TRY IT:
Copy, word for word, the lines of the entries below between the one with "Figure 2. Effect" and the one with "FIG. 4. (Color)", inclusive, and leave out everything else.

[[ DATA, beginning ]]

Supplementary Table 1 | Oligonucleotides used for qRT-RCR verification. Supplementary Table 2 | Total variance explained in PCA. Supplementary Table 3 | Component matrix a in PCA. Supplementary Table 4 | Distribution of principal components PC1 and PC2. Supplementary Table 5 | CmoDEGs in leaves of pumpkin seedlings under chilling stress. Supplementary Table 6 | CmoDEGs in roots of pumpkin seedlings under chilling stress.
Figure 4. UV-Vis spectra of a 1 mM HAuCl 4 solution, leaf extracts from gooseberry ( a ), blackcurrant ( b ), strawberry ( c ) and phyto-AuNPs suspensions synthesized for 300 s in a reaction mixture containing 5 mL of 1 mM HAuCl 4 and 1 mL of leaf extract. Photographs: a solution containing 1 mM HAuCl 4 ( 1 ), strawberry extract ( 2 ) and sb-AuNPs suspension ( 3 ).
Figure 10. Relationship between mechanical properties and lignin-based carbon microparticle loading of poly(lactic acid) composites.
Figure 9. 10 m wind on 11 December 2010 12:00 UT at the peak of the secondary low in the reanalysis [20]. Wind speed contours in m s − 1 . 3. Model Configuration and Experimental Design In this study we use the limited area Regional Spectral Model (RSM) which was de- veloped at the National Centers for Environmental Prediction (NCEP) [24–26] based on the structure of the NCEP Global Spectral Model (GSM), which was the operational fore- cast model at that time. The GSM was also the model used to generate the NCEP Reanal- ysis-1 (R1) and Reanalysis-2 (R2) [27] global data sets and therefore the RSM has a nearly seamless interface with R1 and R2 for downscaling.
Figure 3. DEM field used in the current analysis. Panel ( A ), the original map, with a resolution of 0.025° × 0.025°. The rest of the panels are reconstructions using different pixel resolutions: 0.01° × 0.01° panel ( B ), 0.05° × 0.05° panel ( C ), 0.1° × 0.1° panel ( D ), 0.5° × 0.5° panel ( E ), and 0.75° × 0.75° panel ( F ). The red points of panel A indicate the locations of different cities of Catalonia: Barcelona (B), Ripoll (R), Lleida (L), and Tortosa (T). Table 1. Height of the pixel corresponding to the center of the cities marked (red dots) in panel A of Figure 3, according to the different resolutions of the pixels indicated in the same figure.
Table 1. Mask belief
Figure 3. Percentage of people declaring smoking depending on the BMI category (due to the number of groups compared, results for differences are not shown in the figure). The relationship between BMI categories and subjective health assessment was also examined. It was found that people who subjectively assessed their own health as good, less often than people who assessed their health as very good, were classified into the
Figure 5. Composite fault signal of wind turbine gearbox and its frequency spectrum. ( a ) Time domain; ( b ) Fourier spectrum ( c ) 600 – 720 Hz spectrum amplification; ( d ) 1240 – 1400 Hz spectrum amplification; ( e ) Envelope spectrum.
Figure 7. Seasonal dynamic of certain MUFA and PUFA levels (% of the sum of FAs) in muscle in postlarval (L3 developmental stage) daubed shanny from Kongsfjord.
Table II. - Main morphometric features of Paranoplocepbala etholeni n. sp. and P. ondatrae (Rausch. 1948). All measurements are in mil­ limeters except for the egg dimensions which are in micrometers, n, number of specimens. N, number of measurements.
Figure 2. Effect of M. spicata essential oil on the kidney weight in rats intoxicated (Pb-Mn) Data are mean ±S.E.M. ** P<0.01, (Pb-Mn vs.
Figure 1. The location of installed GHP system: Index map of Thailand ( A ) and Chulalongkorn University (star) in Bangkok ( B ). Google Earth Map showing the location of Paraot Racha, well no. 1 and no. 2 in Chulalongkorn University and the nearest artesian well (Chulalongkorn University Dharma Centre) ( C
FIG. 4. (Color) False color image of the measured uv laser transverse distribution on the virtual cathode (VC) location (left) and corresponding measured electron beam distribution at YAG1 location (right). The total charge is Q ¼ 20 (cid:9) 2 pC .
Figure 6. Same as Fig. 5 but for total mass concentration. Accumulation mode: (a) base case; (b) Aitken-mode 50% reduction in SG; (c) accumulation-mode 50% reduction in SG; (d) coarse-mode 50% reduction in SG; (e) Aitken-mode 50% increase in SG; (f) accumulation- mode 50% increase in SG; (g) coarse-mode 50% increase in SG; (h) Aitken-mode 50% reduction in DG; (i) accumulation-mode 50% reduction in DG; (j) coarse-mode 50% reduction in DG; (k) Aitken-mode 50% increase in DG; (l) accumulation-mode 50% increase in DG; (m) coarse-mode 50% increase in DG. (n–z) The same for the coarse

[[ DATA, end ]]

EXERCISE OUTPUT:
Figure 2. Effect of M. spicata essential oil on the kidney weight in rats intoxicated (Pb-Mn) Data are mean ±S.E.M. ** P<0.01, (Pb-Mn vs.
Figure 1. The location of installed GHP system: Index map of Thailand ( A ) and Chulalongkorn University (star) in Bangkok ( B ). Google Earth Map showing the location of Paraot Racha, well no. 1 and no. 2 in Chulalongkorn University and the nearest artesian well (Chulalongkorn University Dharma Centre) ( C
FIG. 4. (Color) False color image of the measured uv laser transverse distribution on the virtual cathode (VC) location (left) and corresponding measured electron beam distribution at YAG1 location (right). The total charge is Q ¼ 20 (cid:9) 2 pC .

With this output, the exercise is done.